Render the lines that follow as a JSON list of strings, with one string for each line. Omit blank lines, and leave the pictures out of the answer.

**Dataset items:**
○ ○ ○ ○ ○
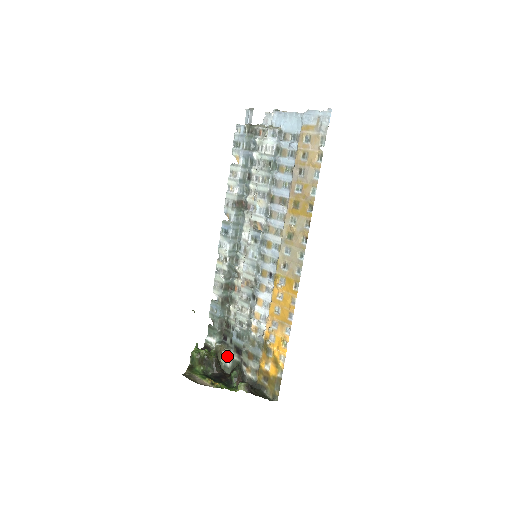
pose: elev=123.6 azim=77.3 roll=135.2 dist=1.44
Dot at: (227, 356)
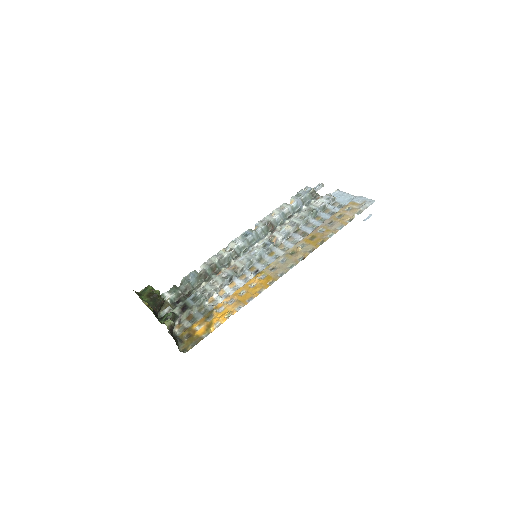
Dot at: (170, 311)
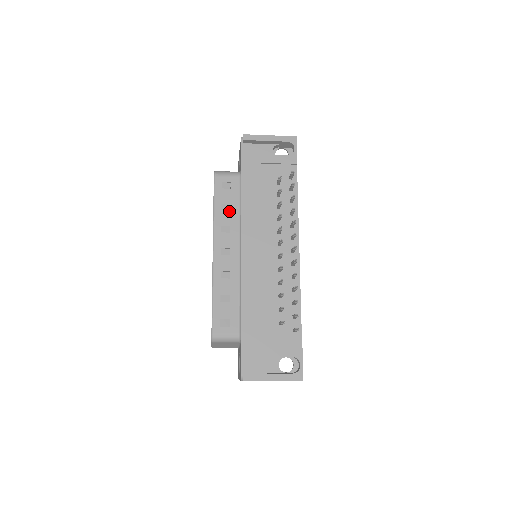
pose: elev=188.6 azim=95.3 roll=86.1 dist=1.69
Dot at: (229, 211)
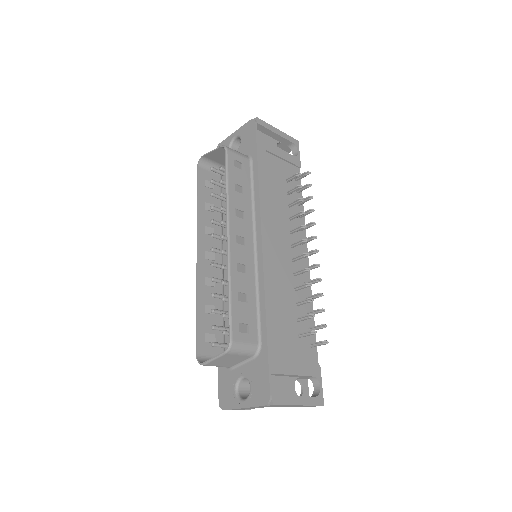
Dot at: (242, 194)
○ ○ ○ ○ ○
**SOLUTION TO THE EXERCISE:**
[
  "pose: elev=123.6 azim=77.3 roll=135.2 dist=1.44",
  "Dot at: (227, 356)",
  "Dot at: (170, 311)",
  "pose: elev=188.6 azim=95.3 roll=86.1 dist=1.69",
  "Dot at: (229, 211)",
  "Dot at: (242, 194)"
]